In the capital, the Inca rank and file had now gorged themselves with the political red meat of military spectacle. Epidemiologists today would point out that the Incas’ leaders were taking advantage of two facts of seasonal flu—on the one hand, its high morbidity (high rate of infection), and on the other, its low mortality (low rate of death). As well as a third fact, the flu’s relatively short stay. Seasonal infections lift from a population in much the same way they come on, suddenly but predictably. (I call it flu, though the bug that afflicted Cuzco each year was not strictly influenza—that particular virus arrived in the western hemisphere after 1492.)
That was the rainy season in the populous, sneezy capital. From their perch at Machu Picchu, the king and his entourage rode out the flu-season in comfort, enjoying the spectacular views. Removed from the capital, the ruler and his retinue were protected from his subjects’ contagion. A human shield of servants and retainers surrounded the Inca king—litter-bearers, bodyguards, attendants. His clothing was handled the way medical quarantine units treat patients’ gowns and bedclothing now: wear once, then burn. The Spanish witnesses who saw these elaborate protocols of social distancing were dumbfounded with admiration.
And like any trophy property, Machu Picchu could not support itself. Only seven hundred or so laborers lived at the site year-round, but the estate could not produce enough grain to feed them. For all their soaring beauty, Machu Picchu’s cliffside terraces only amounted to about ten acres of arable land. Food was hauled in from elsewhere on llamas and porters’ backs. After the European invasion, Machu Picchu lapsed into abandonment and historical obscurity. The place had little purpose absent Inca royal privilege, and little means of survival without it. Caught in the grinding gears of social hygiene and environmental sustainability, the flu-season refuge of Machu Picchu soon became a silent monument to ecological overshoot. If a monument we can’t visit in the near term, it remains seductive clickbait for the era of peak oil.

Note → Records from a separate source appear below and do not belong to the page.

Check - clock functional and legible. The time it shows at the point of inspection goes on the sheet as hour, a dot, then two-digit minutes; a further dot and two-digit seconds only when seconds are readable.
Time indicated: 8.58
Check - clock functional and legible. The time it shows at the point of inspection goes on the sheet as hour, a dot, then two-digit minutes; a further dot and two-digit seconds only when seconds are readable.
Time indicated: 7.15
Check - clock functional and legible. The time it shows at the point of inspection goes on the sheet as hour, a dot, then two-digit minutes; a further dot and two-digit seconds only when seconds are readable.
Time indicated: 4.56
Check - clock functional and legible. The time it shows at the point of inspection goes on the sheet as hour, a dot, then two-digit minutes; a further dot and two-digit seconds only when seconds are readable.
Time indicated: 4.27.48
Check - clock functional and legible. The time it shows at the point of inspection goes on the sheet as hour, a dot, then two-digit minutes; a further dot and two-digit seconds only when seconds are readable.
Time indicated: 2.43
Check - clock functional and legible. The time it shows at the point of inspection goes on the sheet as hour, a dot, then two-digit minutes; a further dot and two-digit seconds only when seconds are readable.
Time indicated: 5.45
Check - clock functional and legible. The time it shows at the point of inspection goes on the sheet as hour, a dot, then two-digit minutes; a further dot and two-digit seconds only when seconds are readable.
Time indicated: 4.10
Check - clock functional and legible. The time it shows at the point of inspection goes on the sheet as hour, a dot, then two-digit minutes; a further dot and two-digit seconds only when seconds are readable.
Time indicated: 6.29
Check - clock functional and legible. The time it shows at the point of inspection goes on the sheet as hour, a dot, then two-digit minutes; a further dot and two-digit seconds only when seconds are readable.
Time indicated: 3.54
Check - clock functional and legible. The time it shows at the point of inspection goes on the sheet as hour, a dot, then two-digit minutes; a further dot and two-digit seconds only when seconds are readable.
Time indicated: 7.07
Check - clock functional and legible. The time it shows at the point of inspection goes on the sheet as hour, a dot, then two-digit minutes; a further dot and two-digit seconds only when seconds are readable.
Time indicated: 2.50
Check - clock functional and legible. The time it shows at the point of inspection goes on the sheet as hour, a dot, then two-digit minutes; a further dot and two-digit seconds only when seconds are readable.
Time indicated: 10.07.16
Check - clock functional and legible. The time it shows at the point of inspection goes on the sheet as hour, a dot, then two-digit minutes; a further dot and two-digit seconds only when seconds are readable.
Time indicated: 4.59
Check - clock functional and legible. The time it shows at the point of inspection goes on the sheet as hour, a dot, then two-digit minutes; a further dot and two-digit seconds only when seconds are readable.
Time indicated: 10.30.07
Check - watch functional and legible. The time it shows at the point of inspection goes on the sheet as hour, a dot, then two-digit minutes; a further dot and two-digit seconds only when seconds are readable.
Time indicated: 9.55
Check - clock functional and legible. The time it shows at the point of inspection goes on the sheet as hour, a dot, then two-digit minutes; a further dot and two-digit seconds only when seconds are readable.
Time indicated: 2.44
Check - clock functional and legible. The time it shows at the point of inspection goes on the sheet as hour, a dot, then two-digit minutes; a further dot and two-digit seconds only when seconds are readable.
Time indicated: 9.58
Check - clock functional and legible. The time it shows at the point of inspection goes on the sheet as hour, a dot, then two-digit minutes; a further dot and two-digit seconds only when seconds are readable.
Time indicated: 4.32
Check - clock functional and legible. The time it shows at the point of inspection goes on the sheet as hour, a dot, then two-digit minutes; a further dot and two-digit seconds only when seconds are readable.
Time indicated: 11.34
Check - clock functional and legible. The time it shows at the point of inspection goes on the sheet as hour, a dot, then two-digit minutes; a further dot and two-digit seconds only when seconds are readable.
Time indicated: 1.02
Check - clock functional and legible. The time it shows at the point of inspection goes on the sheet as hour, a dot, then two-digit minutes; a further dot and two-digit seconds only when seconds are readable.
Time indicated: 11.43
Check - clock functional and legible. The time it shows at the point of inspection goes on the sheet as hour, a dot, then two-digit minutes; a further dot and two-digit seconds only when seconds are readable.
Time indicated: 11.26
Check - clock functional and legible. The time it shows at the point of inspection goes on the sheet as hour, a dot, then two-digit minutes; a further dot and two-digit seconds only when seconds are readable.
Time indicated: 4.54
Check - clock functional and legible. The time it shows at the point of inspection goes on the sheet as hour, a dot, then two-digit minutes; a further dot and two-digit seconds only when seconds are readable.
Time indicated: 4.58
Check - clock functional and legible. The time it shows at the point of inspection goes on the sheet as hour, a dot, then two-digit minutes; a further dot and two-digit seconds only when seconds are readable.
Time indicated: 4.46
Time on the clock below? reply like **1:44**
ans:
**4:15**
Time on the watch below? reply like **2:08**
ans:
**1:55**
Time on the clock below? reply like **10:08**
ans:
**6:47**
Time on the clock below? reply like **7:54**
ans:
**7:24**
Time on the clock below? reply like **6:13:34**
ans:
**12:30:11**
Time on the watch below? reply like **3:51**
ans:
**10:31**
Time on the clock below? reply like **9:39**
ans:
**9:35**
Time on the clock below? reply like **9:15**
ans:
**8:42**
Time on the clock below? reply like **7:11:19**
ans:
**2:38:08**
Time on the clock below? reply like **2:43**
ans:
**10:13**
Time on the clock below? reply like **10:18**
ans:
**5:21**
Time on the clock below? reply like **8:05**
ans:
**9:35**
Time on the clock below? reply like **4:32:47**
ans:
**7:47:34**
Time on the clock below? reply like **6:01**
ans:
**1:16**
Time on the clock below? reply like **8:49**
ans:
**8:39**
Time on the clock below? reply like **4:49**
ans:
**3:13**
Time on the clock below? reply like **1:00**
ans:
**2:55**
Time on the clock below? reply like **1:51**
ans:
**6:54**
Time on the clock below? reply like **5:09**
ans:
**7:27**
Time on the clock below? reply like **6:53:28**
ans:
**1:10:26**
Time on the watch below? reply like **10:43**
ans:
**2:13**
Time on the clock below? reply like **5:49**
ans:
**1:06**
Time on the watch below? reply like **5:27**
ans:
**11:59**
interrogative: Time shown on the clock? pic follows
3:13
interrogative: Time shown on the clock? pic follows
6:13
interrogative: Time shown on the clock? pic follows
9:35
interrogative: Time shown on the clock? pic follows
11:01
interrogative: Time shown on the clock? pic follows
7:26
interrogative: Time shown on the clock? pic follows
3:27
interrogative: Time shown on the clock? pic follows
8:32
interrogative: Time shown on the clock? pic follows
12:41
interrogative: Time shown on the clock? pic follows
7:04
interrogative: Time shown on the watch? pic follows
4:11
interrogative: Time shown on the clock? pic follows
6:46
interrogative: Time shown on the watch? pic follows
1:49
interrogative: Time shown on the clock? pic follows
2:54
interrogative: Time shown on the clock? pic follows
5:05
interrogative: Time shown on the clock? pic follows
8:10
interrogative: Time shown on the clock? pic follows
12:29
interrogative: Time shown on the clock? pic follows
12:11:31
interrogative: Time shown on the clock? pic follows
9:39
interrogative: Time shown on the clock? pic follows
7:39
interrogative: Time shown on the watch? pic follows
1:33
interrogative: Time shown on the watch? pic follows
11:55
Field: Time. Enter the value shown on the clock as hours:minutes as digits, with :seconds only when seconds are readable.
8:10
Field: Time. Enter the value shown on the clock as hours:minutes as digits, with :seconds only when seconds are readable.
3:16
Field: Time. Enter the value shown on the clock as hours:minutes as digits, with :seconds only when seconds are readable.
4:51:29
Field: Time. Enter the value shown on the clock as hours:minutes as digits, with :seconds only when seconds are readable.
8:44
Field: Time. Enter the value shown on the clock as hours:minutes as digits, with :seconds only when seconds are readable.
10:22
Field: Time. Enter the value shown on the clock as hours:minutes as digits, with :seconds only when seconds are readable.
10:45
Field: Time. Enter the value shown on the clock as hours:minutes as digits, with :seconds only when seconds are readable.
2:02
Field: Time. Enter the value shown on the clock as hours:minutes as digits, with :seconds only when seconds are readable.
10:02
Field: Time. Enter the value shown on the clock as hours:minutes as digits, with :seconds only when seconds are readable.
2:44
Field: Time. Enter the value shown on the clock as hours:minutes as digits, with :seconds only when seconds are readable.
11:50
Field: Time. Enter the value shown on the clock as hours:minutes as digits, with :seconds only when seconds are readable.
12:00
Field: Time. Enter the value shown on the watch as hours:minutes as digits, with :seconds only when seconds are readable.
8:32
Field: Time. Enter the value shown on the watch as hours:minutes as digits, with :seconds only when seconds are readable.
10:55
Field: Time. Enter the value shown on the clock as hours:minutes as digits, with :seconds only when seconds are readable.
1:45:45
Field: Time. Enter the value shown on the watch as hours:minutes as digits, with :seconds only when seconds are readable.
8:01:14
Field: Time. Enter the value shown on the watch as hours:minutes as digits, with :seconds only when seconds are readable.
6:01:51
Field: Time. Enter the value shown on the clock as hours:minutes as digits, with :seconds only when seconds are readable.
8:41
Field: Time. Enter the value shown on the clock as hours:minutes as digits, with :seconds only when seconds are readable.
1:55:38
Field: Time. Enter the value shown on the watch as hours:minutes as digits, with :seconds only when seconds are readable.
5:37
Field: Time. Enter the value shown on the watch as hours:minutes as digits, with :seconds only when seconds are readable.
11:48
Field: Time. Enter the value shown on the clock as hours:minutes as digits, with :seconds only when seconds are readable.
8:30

- Pablo Neruda, “Canto VI,” Canto General (Caracas: Biblioteca Ayacucho, 1981), p. 23.
- Sonia Goldenberg, “Machu Picchu Is in Unnecessary Danger,” The New York Times, 12 July 2019 (online version).
Adam Herring teaches art history in the Meadows School of the Arts at Southern Methodist University in Dallas. The recipient of a Guggenheim Fellowship in 2017, he is writing a book on art and ecology in Inca Peru.